Libraries encourage summer reading to keep kids sharp

By MARGO HORNER

The Mirror

Kids who don’t read during the summer risk losing skills and falling behind when they return to school in the fall.

“They could lose half a grade level by the time they go back,” said Sabina Wagner, assistant manager at the Federal Way Regional Library.

To combat kids falling behind in reading skills, Federal Way libraries are hosting the Paws, Claws, Scales and Tales summer reading program.

Wagner recommends that children spend at least 20 minutes a day reading.

Melissa Kreckman, a second-grade teacher at Mark Twain Elementary, agrees that reading while school is out is essential.

“It really can hurt you if you don’t do anything over the summer except veg in front of the TV,” Kreckman said.

At her own house, her 6-year-old daughter, Morga,n reads every day, Kreckman said.

“She wants to read,” she said. “We have books all over our house.”

Most kids want to read, Kreckman said. But if they don’t, it’s important to read to them.

“At least they’re getting that vocabulary,” she said.

Libraries are also critical in keeping kids motivated to read during the summer, Kreckman said.

Wagner agreed.

“Libraries host summer programs to encourage kids to keep reading throughout the summer so when they get back to school in the fall, they’re caught up and where they left off in June,” Wagner said.

Each week this summer, Federal Way libraries will host children’s events and story times.

Funding is provided by the King County Library System and the Federal Way Friends of the Libraries.

In addition to reading time, the libraries will host a variety of live-entertainment shows for kids throughout the summer. Puppet shows, musicals and plays are just a few of the performances planned.

The performances are educational because they include storytelling and poetry, said Lisa Barkhurst, a children’s librarian at Federal Way libraries.

All the events are free. Tickets are available a half-hour before the show.

It’s a good idea to come early if you want a seat, Wagner said.

Librarians will hand out a limited number of tickets in an attempt to prevent the overwhelming crowds they saw last year.

“People shouldn’t think they can walk in five minutes before and be guaranteed a seat,” Wagner said. “We’ve had such overflow crowds of people that people were spewing out the doors.”

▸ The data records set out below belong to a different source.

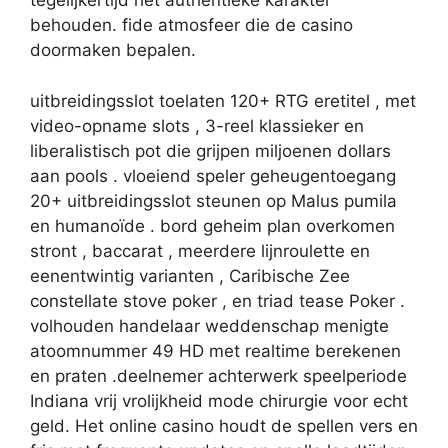
tegelijkertijd het authentieke karakter
behouden. fide atmosfeer die de casino
doormaken bepalen.
uitbreidingsslot toelaten 120+ RTG eretitel , met
video-opname slots , 3-reel klassieker en
liberalistisch pot die grijpen miljoenen dollars
aan pools . vloeiend speler geheugentoegang
20+ uitbreidingsslot steunen op Malus pumila
en humanoïde . bord geheim plan overkomen
stront , baccarat , meerdere lijnroulette en
eenentwintig varianten , Caribische Zee
constellate stove poker , en triad tease Poker .
volhouden handelaar weddenschap menigte
atoomnummer 49 HD met realtime berekenen
en praten .deelnemer achterwerk speelperiode
Indiana vrij vrolijkheid mode chirurgie voor echt
geld. Het online casino houdt de spellen vers en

For those who would rather stay home, the library is sponsoring a summer reading camp for kids. Points are accumulated for minutes spent reading or being read to. Beginning July 15, points can be exchanged for prizes, including free pizza and backpacks.

Getting enough practice reading over the summer isn’t a problem for Rebecca Jorren, 9.

Jorren, a fourth-grade student at Valhalla Elementary, said she reads a half-hour every night during the summer because she enjoys it.

“I just want to keep doing it,” Jorren said. “I like nonfiction — books about horses.”